## [Your objective]
Begin at the line that has "fotos y videos", stop after the line that has "مجلة الأمن العام عدد 107 آب 2022", and print exactly those lines from the records below, without any pictures.

## [Data shown]
== == ==

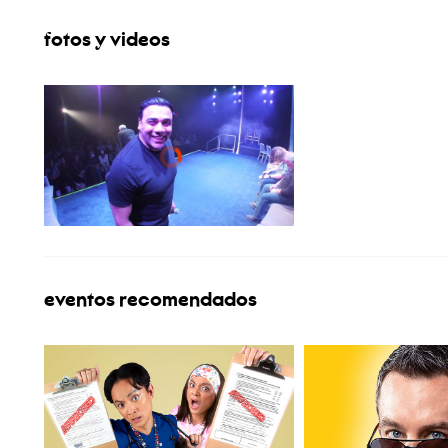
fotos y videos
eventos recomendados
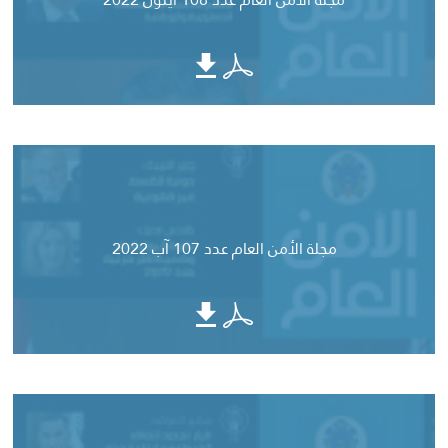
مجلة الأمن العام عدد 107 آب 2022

== == ==

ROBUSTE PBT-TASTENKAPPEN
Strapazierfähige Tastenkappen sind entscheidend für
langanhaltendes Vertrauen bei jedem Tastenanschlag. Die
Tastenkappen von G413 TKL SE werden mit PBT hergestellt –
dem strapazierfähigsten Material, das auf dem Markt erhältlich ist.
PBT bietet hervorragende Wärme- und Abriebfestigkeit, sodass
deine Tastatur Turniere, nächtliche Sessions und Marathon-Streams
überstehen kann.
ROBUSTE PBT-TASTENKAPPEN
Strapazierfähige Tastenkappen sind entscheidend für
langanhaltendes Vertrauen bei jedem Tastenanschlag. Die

== == ==

## [Response area]
fotos y videos
eventos recomendados
مجلة الأمن العام عدد 107 آب 2022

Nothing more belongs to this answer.